The suffering of the affected residents will continue for some time. The only fortunate thing amidst this misery is that the nuclear reactors shutdown. If they had not done so, there could have been a nuclear disaster in which large quantities of radioactive material was released into the environment.
As a result of the quake, a fire occurred in a transformer in unit 3. The transformer was part of the external electric power supply system. It is believed that the fire started in leaked insulating oil. The cause has not been announced, but it is likely that the oil leaked from cracks formed in equipment as a result of the earthquake. It took nearly two hours to extinguish the fire, apparently because of the time required to obtain the extinguishing agent. The fact that the plant was not prepared for an oil fire of this type was a serious oversight.
If transformers fail to operate, this can lead to a loss of external power supply. This is a very serious type of accident. In these circumstances diesel generators are supposed to start up, but emergency diesel generators are not completely reliable and it is possible that they could fail to start up in the case of an earthquake. Even after automatic shutdown, the fuel in the reactor core is still extremely hot, so it is necessary to maintain a continual flow of coolant.
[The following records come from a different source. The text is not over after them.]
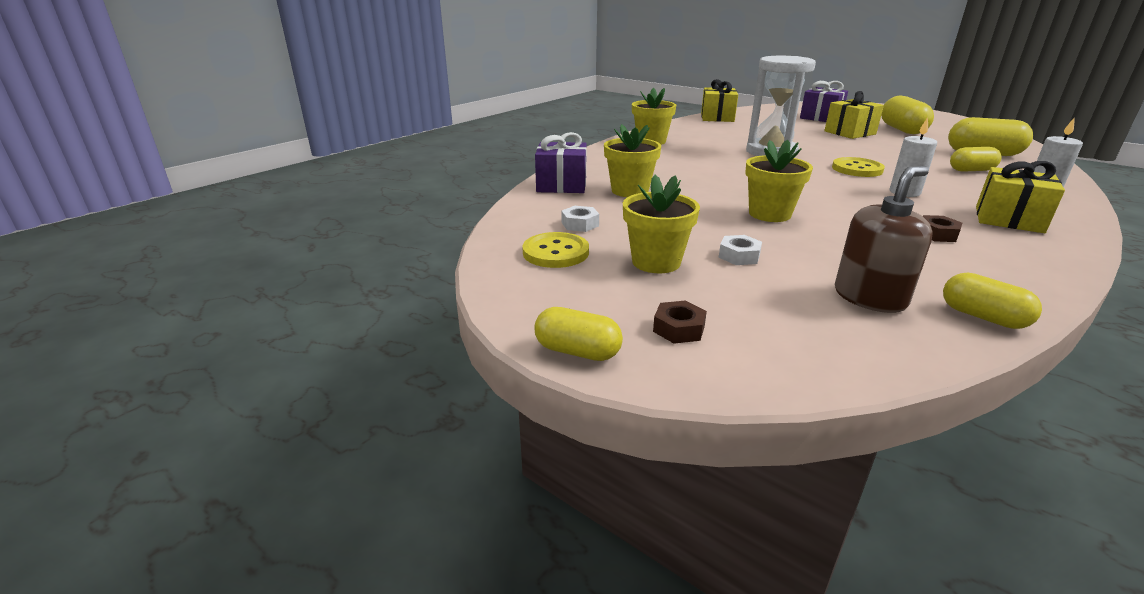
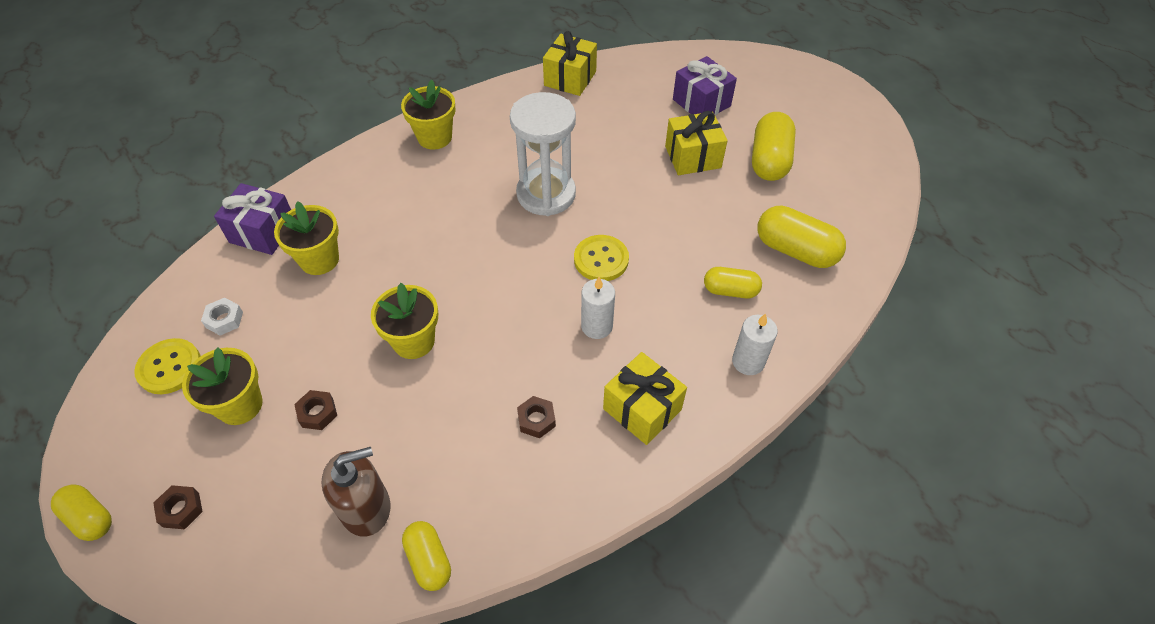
camera: 15 degrees right, 25 degrees up
(739, 256) = (317, 413): white nut -> brown nut

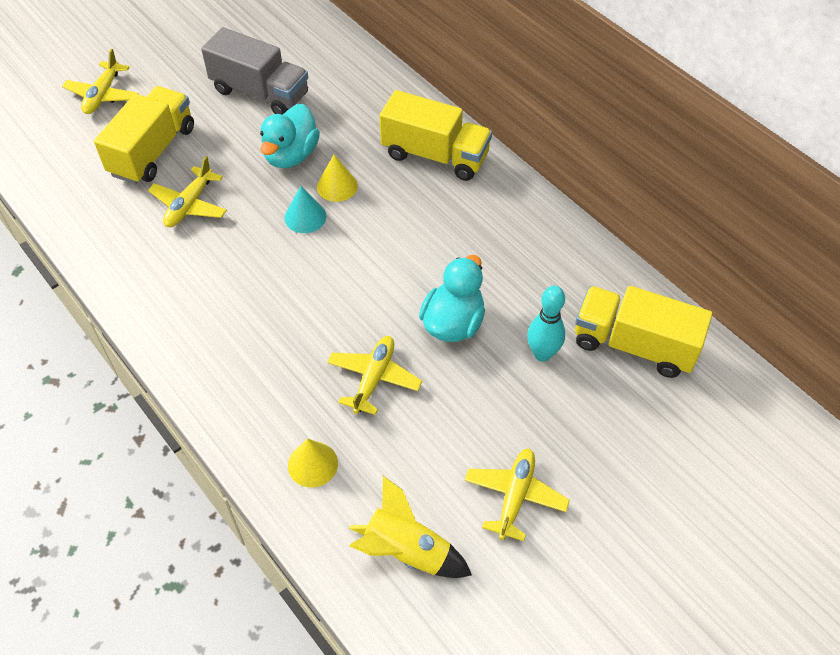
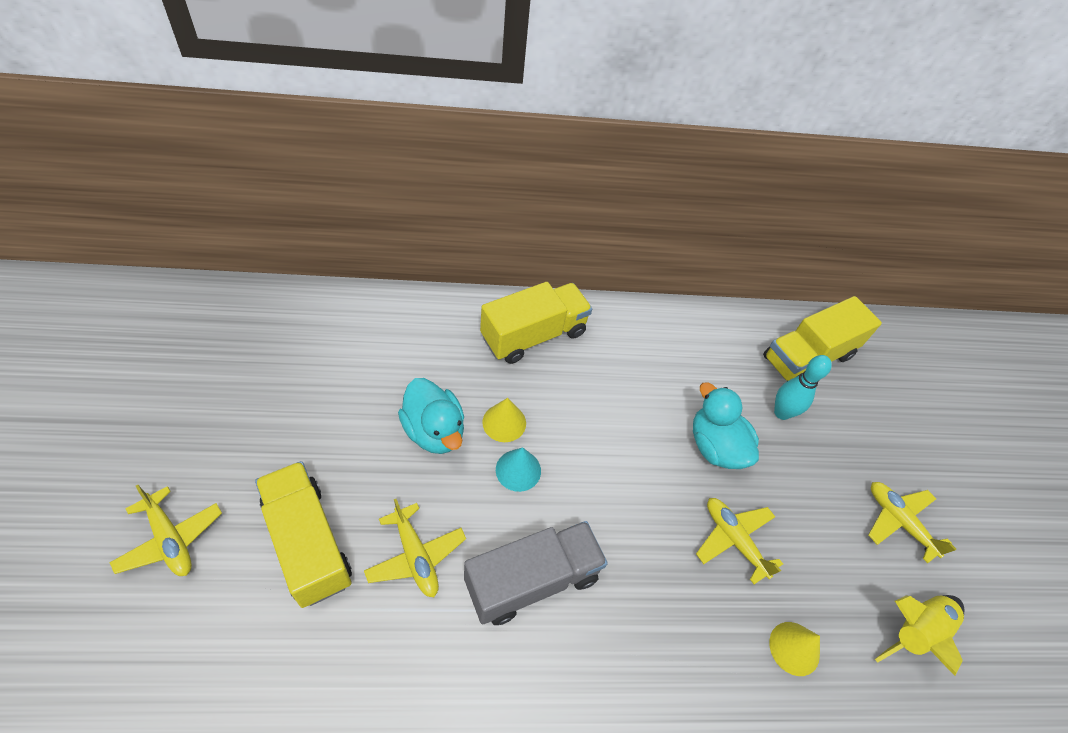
camera: 60 degrees left, 0 degrees up
(260, 93) = (329, 401): grey truck -> grey truck (532, 580)

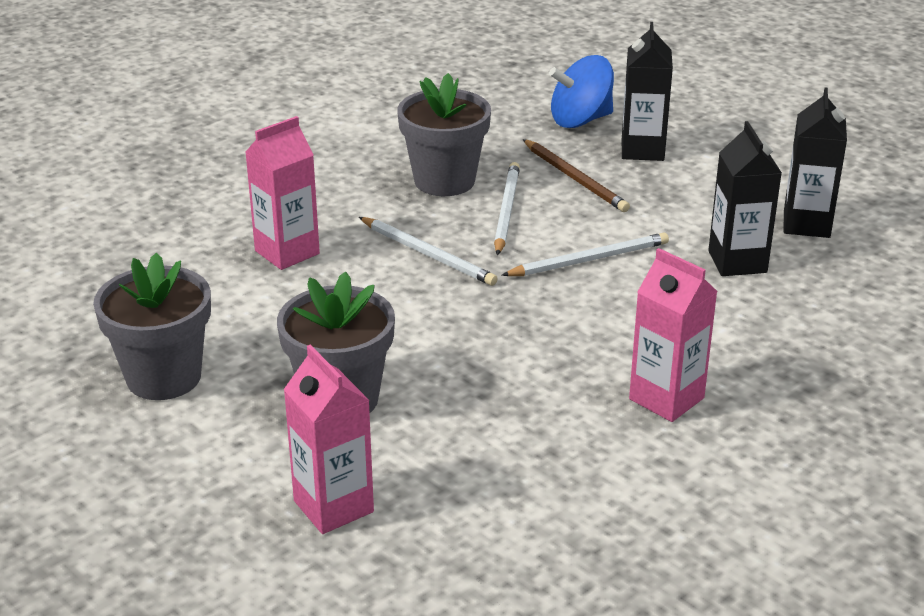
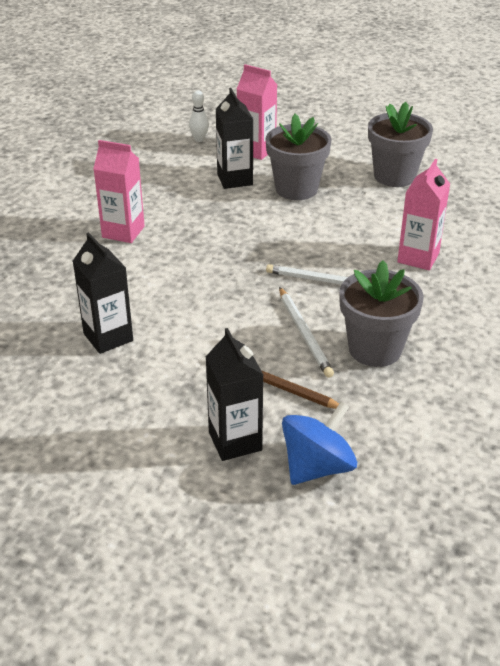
camera: 155 degrees right, 5 degrees up
(421, 575) = (199, 139): none -> white bowling pin
(589, 260) = (216, 308): white pencil -> none
(806, 224) = (60, 392): black carton -> black carton (235, 179)

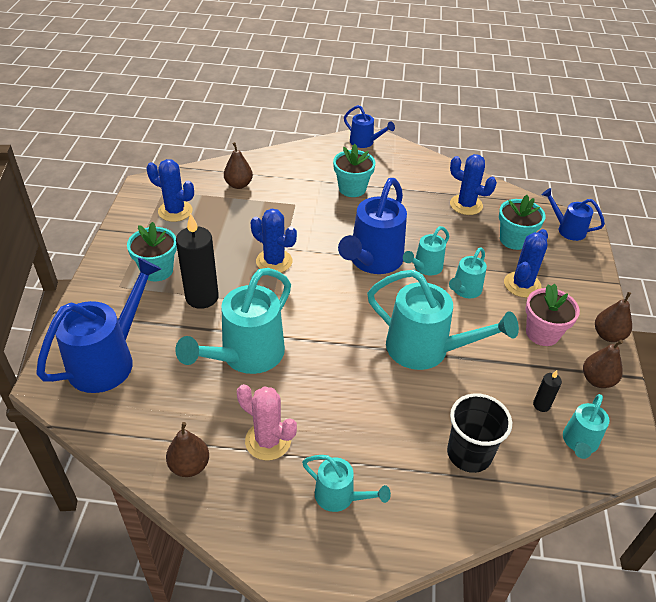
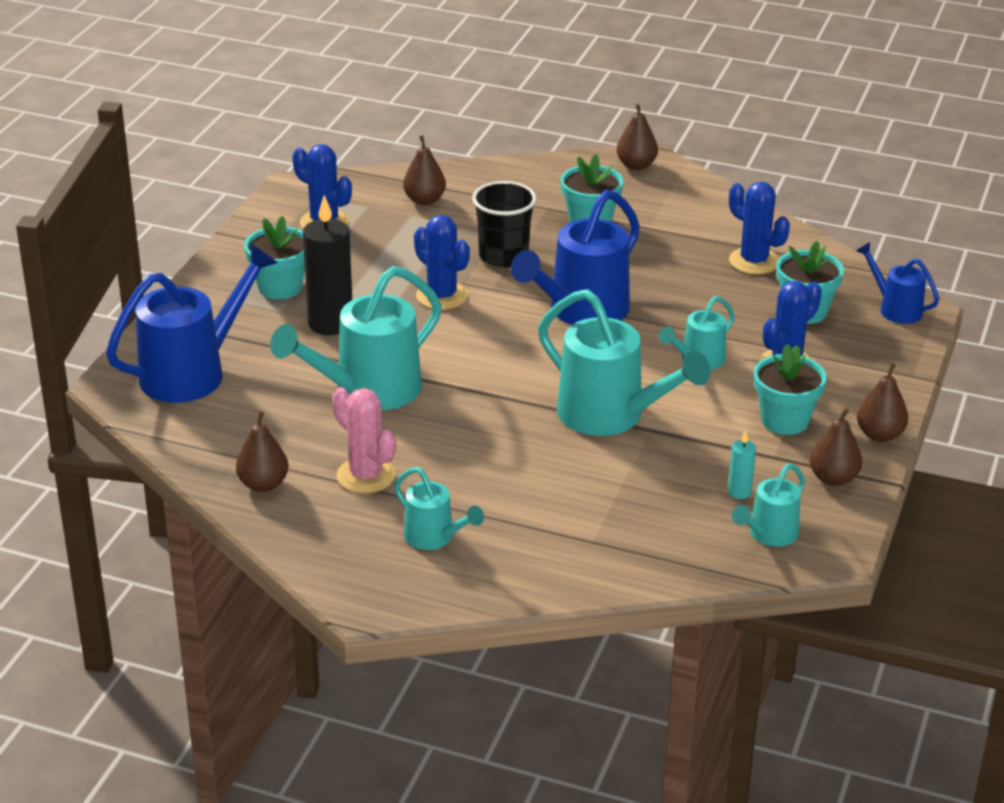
camera: 15 degrees right, 10 degrees down
(365, 142) = (636, 165): blue watering can -> brown pear
(425, 267) = (653, 328): turquoise watering can -> none
(469, 454) = (616, 524): black cup -> black cup (503, 256)
(541, 405) = (739, 492): black candle -> turquoise candle
(542, 333) = (784, 420): pink flower pot -> turquoise flower pot

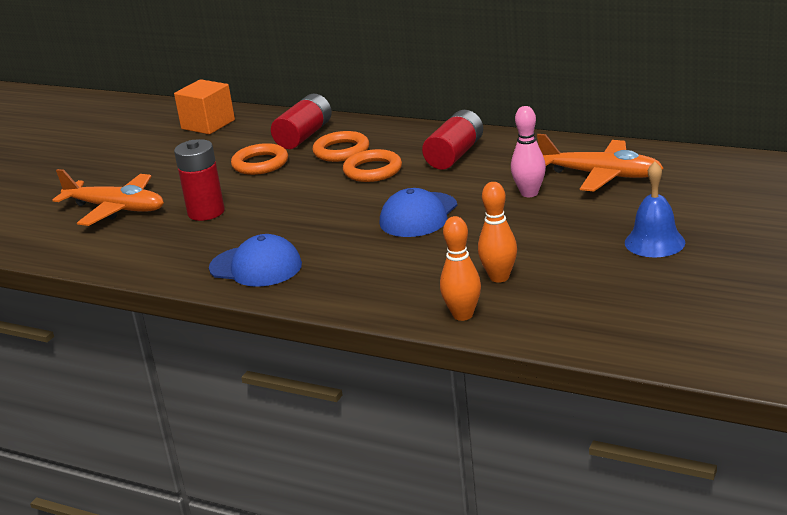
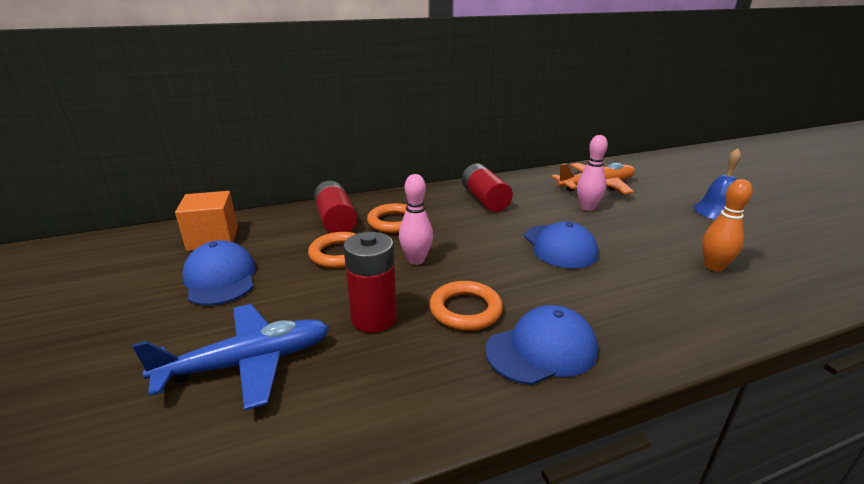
camera: 50 degrees left, 0 degrees up
(115, 209) = (247, 363): orange plane -> blue plane
(172, 155) = (220, 278): none -> blue cap
(298, 186) = (416, 260): none -> pink bowling pin
(372, 170) = (451, 228): orange ring -> orange ring (465, 310)
(463, 315) = (771, 306): orange bowling pin -> none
If it is not maintained, the fuel could melt, leading to the release of highly radioactive material into the environment. Under some circumstances, it could also result in an explosion. Despite the potential seriousness of this fire, TEPCO failed to announce whether the transformer continued to operate, or whether the emergency generator started up.
It was announced that water containing radioactive material was leaked from unit 6 into the sea. If the figure for the quantity of radioactivity released is correct (60,000 becquerels), one would not expect there to be any impact on the environment or on human health, but data should be published about the type of radionuclides released. Also, it must be said that TEPCO took much too long (six hours) to announce that the leak had occurred.
A proper analysis of the cause of the leak must be carried out. It is likely that the spent fuel pool overflowed, but TEPCO says it does not yet know the cause. Spent fuel pools frequently overflow during earthquakes. The fact that on this occasion radioactive material was released to sea shows that this problem had not been adequately addressed.
Information about the condition inside the plant buildings has not been announced, but there is no doubt that there would have been damage to walls and equipment. The earthquake design basis for this nuclear power plant assumed a so-called "extreme design earthquake". (The "extreme design earthquake" was thought to be impossible in reality, but it was chosen just to be on the safe side.) On this occasion the earthquake exceeded this so-called "extreme design earthquake". Indeed, based on the information released by TEPCO, for Unit 1 it was 2.5 times as strong as the "extreme design earthquake". It is said that this earthquake was caused by movement of a 30km long, 25km deep fault. This fault was not discovered during the surveys carried out for the design of the Kashiwazaiki-Kariwa nuclear power plant. Instead, a fault located 20 kilometers away was identified. The fault identified at that time was part of the fault which caused an earthquake in the same region in 2004.
Clearly Japan's earthquake safety standards are inadequate. This fact can no longer be disputed. Given that the size and location of this earthquake was not predicted, it is essential that a thorough geological survey be carried out of the surrounding area, both on land and at sea. This should be a top priority for TEPCO.
In just two years three earthquakes (off the coast of Miyagi Prefecture on 16 August 2005, off the Noto Peninsula in Ishikawa Prefecture on 25 March 2007, and now this one) have exceeded the "extreme design earthquake" assumed at the time the plants were built. In September 2006, for the first time in 28 years, the Nuclear Safety Commission revised Japan's earthquake guidelines. Japan's nuclear power companies are now carrying out earthquake safety checks on the basis of the new guidelines. By rights, all nuclear power plants should be shut down until these checks have been completed. The Nuclear Industrial and Safety Agency should review its approach of allowing safety checks to be carried out over a period of three years while the reactors continue to operate.